Elle était comme ça. Elle sonnait souvent en pleine nuit à ma porte, j'ouvrais et je la trouvais là, les yeux grands ouverts. Elle semblait effrayée, je l'invitais à entrer, posais mes bras autour de son cou et alors elle se mettait à pleurer de façon incontrôlée. Je m'asseyais sur le canapé, elle s'allongeait et posait la tête sur mes genoux. Elle pleurait en silence et j'ignorais pourquoi. Quand elle se calmait, je me levais et je préparais un thé, puis nous discutions de longues heures.

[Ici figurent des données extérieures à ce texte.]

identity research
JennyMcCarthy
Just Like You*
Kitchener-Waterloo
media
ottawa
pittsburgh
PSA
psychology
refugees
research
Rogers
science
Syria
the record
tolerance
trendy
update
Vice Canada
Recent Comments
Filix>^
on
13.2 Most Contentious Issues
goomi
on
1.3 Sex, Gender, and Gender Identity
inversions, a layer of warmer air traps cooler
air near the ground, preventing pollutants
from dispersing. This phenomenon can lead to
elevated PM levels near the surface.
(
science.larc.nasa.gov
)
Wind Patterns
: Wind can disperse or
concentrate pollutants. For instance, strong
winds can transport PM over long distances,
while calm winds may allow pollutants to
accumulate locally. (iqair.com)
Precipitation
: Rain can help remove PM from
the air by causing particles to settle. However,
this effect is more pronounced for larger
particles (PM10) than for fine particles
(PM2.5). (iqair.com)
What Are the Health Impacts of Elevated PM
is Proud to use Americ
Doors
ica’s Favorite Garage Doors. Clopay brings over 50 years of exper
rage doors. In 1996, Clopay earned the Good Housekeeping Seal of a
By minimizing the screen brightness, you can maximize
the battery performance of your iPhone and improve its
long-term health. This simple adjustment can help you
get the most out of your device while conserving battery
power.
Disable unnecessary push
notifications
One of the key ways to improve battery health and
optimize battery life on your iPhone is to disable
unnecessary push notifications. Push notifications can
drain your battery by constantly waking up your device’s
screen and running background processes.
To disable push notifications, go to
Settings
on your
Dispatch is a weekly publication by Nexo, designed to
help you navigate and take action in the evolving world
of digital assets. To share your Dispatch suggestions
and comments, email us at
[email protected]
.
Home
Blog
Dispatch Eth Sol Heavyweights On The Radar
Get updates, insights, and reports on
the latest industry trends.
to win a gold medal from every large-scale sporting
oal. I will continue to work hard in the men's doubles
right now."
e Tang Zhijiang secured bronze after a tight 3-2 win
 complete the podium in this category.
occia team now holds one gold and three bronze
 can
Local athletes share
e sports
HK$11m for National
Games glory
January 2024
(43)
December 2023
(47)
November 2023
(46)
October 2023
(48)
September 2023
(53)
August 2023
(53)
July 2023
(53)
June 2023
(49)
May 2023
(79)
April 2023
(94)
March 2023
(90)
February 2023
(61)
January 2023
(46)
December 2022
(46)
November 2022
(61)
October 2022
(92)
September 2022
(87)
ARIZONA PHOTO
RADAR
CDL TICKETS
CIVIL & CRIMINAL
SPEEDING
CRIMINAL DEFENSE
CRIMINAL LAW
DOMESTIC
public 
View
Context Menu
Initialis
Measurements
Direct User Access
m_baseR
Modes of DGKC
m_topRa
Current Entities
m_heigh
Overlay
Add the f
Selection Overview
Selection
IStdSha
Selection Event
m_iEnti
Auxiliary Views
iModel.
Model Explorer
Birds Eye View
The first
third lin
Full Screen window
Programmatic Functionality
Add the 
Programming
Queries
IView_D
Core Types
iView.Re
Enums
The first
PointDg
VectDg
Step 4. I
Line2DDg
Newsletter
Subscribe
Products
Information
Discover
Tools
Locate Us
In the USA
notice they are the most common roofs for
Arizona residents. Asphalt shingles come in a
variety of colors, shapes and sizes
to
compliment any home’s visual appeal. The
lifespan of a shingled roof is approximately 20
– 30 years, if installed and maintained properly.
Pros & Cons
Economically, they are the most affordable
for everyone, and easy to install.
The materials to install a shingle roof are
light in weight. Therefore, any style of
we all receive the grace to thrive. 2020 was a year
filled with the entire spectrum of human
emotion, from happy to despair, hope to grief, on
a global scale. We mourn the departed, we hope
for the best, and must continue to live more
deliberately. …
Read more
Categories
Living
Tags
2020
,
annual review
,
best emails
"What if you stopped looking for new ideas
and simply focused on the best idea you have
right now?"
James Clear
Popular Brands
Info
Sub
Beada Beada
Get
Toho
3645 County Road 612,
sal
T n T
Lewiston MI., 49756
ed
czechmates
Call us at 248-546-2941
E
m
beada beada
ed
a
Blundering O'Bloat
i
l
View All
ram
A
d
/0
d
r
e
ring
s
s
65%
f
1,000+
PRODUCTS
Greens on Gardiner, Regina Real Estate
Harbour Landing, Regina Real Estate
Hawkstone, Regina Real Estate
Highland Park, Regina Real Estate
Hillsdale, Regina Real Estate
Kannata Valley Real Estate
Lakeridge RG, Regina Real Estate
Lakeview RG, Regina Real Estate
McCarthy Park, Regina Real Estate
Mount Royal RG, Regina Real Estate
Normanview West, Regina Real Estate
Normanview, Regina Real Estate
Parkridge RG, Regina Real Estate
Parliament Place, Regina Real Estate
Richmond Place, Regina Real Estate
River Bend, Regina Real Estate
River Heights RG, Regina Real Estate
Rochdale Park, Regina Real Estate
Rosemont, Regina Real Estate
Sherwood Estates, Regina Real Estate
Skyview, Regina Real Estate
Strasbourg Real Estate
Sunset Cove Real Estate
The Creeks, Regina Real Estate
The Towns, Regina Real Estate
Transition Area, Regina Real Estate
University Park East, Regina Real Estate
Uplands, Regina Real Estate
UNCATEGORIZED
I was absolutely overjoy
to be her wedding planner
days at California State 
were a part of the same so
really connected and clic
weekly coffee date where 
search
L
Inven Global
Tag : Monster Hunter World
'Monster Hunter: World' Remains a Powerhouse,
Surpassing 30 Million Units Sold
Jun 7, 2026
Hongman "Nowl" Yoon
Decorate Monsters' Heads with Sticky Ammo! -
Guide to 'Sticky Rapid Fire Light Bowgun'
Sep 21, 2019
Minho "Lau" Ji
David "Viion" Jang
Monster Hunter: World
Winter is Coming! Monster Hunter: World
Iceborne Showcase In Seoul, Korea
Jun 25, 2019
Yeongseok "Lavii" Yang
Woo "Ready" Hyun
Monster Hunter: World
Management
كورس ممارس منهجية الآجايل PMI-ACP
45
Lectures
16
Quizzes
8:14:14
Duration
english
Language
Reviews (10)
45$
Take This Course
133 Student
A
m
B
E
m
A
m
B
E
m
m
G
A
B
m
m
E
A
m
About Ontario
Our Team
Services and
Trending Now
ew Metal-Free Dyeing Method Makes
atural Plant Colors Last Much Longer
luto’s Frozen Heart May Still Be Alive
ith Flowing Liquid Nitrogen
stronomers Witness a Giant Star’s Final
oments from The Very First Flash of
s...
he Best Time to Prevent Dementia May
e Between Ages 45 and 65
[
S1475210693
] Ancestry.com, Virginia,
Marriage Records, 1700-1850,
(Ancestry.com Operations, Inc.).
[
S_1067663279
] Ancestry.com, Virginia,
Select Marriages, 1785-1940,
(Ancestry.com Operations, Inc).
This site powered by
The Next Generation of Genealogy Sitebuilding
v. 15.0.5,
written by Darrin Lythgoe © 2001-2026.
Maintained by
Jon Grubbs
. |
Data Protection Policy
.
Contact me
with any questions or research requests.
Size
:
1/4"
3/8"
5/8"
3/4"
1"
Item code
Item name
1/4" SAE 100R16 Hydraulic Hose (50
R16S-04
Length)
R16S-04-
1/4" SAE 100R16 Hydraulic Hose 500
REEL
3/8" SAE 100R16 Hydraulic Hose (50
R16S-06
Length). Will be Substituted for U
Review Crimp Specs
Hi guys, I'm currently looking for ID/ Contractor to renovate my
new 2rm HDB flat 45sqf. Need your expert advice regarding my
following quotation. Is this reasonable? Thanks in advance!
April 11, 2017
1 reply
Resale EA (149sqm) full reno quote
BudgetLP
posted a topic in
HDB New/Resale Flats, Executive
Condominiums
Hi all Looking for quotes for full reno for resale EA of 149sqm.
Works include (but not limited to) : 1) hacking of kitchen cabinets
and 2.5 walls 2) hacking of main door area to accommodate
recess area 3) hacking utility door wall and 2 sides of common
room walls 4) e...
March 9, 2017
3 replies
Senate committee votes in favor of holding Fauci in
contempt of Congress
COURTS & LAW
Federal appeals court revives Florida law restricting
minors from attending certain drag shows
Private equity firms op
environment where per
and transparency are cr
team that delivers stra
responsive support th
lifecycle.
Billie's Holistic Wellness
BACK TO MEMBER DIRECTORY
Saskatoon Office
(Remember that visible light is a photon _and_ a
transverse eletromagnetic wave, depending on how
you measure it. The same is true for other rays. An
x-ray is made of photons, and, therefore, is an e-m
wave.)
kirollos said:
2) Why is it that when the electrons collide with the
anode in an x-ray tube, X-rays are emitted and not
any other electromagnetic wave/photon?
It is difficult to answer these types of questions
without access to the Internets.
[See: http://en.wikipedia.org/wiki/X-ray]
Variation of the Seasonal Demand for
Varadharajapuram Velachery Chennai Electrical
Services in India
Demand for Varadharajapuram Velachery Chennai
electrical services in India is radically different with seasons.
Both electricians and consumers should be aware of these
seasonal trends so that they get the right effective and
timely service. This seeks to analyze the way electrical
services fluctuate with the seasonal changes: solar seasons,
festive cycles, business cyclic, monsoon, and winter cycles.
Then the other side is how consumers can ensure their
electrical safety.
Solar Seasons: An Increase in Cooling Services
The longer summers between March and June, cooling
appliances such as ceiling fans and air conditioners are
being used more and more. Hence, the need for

Elle avait soudain été prise de panique, mal au cœur, mal au ventre, besoin d'air. Sans raison apparente. Alors elle avait marché jusque chez moi. Je lui avais plusieurs fois proposé de prendre le double des clés de mon appartement, mais elle avait toujours refusé. J'avais dit ce sera plus pratique pour toi, tu n'auras qu'à ouvrir la porte et me retrouver dans mon lit. Nous discuterons là bas, ou mieux tu pourras t'endormir directement à côté de moi. Elle avait toujours refusé. Je veux te laisser ton intimité. C'est ce qu'elle disait mais ça me paraissait insensé puisque de plus en plus souvent, elle arrivait en panique chez moi, complètement perdue, au milieu de la nuit.Un jour, nous étions ensemble sur son canapé, quand elle me prit soudainement le bras. Elle avait plongé ses yeux dans les miens, et il y avait une lueur qui brillait au fond de ses pupilles. Elle a dit "Mat, emmène-moi au cinéma, je veux voir ce nouveau dessin animé!" En souriant. J'ai accepté. Que pouvais-je faire de toute façon ? Elle demandait quelque chose et j'exécutais aussitôt.
La salle était remplie de familles et de jeunes enfants. Ça sentait fort le popcorn et je détestais ça mais j'aurais tout supporté pour voir son sourire illuminer son visage. La salle d'un coup est tombée dans le noir et elle m'a agrippé le bras.
Dans la salle ont résonné des rires d'enfants, et elle s'est détendue petit à petit, elle a posé sa tête sur mon épaule et a lâché l'étreinte. Et malgré l'obscurité je l'ai sentie sourire.
La présence des enfants lui était très agréable et, régulièrement, elle me traînait dans les parcs au moment de la sortie d'école, elle m'entraînait au cinéma voir des films pour enfants.
Je crois qu'elle cherchait à retrouver une forme d'insouciance, d'innocence perdue plusieurs années auparavant. Elle cherchait à se faire emporter chaque fois, par la vague de l'enfance, et pourtant chaque fois ne subsistaient que ses peurs et ses angoisses.